▶ [Text block]:
....

A couple things I’ve found with preliminary research:

  • The image data type lets you create an image from a string. This can then presumably be rendered to the screen at a desired position. I could write a function that sets characters at specific points in the string similar to how I would set the rbga values of a color on a p5.js image.
  • Similarly, I can technically set a specific pixel with the setPixel function, though I imagine this might be slightly slower than directly modifying image data myself.
  • There are a few other setPixel implementations using onShade and createRenderable
  • I’ve found a couple people mentioning Screen.blitRow, though since this wasn’t the most efficient way to draw to the screen in p5.js, I have a suspicion that may be the case here.

And that covers everything I’ve personally found in a few hours of research. Performance is really important for me. I want to create my own implementations of drawing lines and triangles because I’d eventually like to be able to make custom fill options to handle lighting and shading on the fly (by filling triangles with dithered gradients based on normal direction and scene lighting), and potentially eventually do vertex colors or textures. Most other 3D Makecode Arcade projects that I’ve found are using techniques that other threads have stated is suboptimal (one of the devs mentions drawing to scene.backgroundImage is not performant in one of the posts linked above, which is what many current implementations do).

Any thoughts?

5 Likes

When it comes to drawing basic flat one-color triangles or polygons, the built in triangle function is going to be the best when it comes to performance. This is because it is in the c++ layer of Makecode. But for the lighting you are looking for, it is probably best to build your own. As far as I know, the fastest way to draw to an image is image.setRows(x, buf)

....

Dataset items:
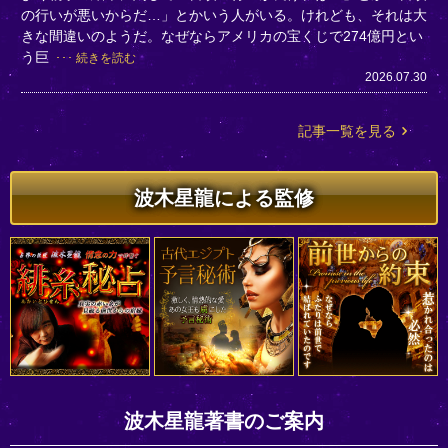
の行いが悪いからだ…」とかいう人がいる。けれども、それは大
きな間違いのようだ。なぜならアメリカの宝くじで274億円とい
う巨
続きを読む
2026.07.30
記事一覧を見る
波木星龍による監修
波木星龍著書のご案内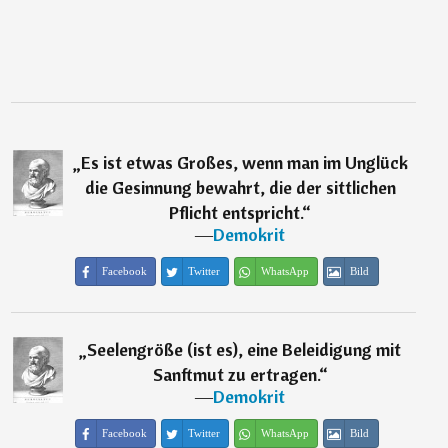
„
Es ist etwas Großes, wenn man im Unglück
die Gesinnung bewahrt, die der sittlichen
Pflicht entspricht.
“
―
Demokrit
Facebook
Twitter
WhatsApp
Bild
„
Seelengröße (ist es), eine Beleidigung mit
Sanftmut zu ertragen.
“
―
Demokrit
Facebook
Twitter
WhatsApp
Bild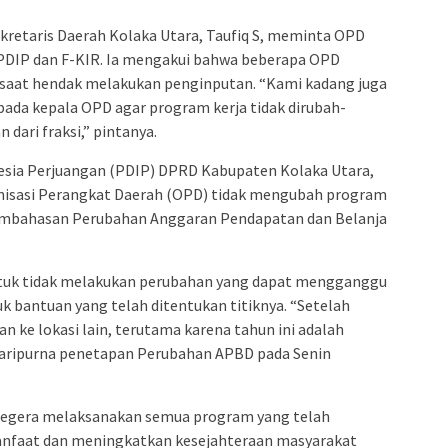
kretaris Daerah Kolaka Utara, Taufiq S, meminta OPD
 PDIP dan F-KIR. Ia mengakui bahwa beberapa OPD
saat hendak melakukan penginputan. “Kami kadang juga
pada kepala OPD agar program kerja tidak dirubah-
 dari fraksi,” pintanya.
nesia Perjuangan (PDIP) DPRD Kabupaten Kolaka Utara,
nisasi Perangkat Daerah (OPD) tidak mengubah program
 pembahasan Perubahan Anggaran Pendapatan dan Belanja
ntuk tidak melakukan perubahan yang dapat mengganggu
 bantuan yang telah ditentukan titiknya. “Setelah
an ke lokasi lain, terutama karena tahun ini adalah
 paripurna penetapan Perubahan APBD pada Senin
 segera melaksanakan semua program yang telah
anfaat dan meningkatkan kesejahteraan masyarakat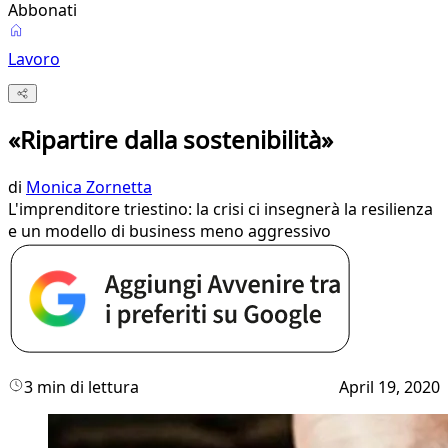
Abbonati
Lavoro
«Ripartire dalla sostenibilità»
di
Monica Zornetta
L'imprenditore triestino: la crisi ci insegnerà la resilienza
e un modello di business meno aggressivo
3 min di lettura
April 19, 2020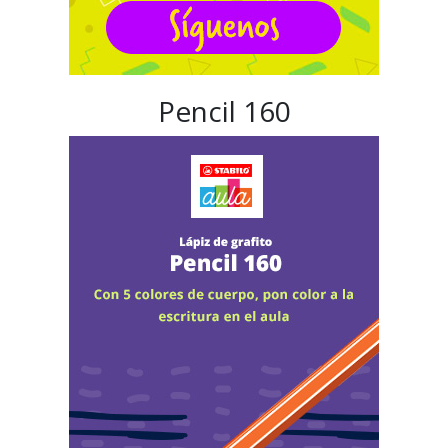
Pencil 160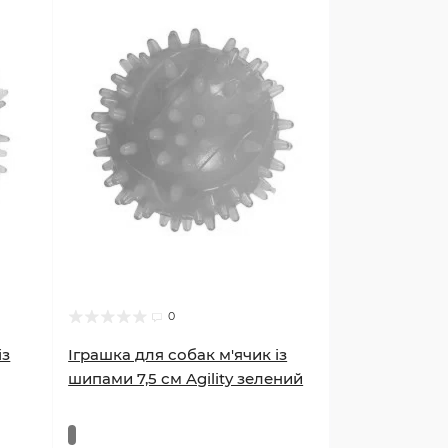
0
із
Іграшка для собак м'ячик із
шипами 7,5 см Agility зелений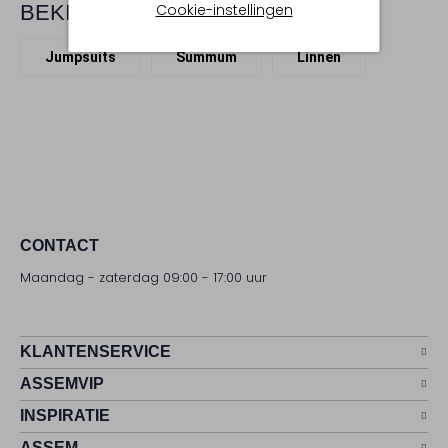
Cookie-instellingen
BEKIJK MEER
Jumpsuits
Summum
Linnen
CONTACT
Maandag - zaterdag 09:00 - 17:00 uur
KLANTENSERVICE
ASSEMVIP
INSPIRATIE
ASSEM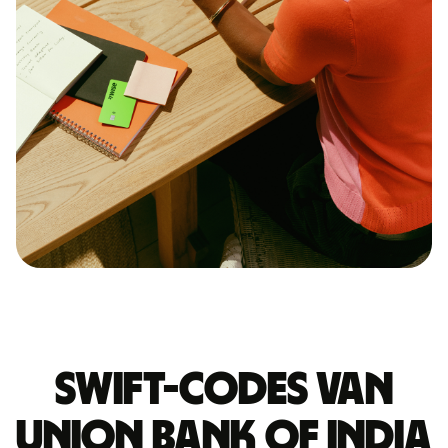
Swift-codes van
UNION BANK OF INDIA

....

▶ [Task goal]:
Copy the passage of the forum thread on fast drawing in MakeCode Arcade that begins with the words "Any thoughts?" and ends after "is image.setRows(x, buf)".

▶ [Solved exercise]:
Any thoughts?

5 Likes

When it comes to drawing basic flat one-color triangles or polygons, the built in triangle function is going to be the best when it comes to performance. This is because it is in the c++ layer of Makecode. But for the lighting you are looking for, it is probably best to build your own. As far as I know, the fastest way to draw to an image is image.setRows(x, buf)